Db2 Text Search locale and language

Locale specification can also impact the performance of a text search query.

Locale specification

When you perform a search on a text search index in a multi-lingual environment, it is suggested that you always use the QUERYLANGUAGE option with your search query to specify which locale (a combination of language and territory information) to use to interpret a search term. For example, if you have a search term such as bald, you can specify to treat it as an English word by setting the QUERYLANGUAGE=en_US in the search query. Similarly, if you want it to be treated as a German word, QUERYLANGUAGE can be set to de_DE. However, it should be noted that the results returned are highly dependent on the LANGUAGE used for indexing, regardless of the QUERYLANGUAGE specified in a query.

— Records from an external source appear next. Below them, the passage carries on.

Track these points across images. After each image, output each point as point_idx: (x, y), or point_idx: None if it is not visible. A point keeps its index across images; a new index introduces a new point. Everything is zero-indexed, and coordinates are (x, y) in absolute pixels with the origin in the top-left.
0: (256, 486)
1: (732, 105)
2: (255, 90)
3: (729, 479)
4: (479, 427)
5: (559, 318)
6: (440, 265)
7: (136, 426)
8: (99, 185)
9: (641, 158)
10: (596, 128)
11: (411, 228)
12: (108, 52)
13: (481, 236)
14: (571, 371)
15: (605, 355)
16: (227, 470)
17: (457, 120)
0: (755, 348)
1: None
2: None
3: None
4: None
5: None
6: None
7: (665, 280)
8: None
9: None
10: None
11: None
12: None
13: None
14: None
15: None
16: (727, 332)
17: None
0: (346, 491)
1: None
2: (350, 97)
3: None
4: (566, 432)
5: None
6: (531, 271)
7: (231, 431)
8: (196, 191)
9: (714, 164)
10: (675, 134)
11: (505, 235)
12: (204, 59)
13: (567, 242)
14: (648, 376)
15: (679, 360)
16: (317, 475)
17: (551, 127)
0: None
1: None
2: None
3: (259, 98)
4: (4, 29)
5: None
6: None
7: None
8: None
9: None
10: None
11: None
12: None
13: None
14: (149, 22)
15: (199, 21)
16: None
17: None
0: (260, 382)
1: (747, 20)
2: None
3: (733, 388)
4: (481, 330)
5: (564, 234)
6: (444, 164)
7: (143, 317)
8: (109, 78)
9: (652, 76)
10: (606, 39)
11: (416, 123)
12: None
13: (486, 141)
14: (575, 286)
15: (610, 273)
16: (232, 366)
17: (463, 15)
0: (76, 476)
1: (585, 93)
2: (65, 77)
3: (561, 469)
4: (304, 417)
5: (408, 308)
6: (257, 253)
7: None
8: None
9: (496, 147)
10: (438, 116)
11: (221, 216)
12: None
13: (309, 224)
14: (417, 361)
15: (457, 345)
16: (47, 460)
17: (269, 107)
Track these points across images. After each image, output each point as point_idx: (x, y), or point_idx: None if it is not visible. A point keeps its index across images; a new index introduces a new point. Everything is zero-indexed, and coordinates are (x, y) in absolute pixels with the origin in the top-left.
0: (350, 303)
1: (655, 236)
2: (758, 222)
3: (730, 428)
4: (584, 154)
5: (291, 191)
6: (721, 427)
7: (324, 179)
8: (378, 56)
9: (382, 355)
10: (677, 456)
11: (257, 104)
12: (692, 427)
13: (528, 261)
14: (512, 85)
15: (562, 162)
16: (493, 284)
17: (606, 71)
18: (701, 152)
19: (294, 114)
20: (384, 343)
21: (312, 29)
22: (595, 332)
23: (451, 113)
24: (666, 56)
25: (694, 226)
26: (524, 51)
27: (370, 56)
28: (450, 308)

If the QUERYLANGUAGE is not specified in the search query, then the following logic is used:
  • The search term is interpreted to be of the locale that was set for the underlying text index during index creation.
  • If the locale set for the index during index creation is AUTO, then this defaults to English (en_US), and the search term will be treated as an English word.
Restrictions:
  • If the locale specified in the search queries is invalid (for example, QUERYLANGUAGE=Mongolian), then the query will be considered invalid and an exception will be thrown.
  • Setting QUERYLANGUAGE=AUTO in the search query is an unsupported option and the results of the query are undefined.

Note that the locale specified by QUERYLANGUAGE has no effect on the locale of error messages resulting from search queries. The error-message locale that is used depends on whether you started the text search instance services. If you did not start them, messages are written using en_US; if you did start them, messages are written in the same locale of the environment in which you issued the START FOR TEXT command.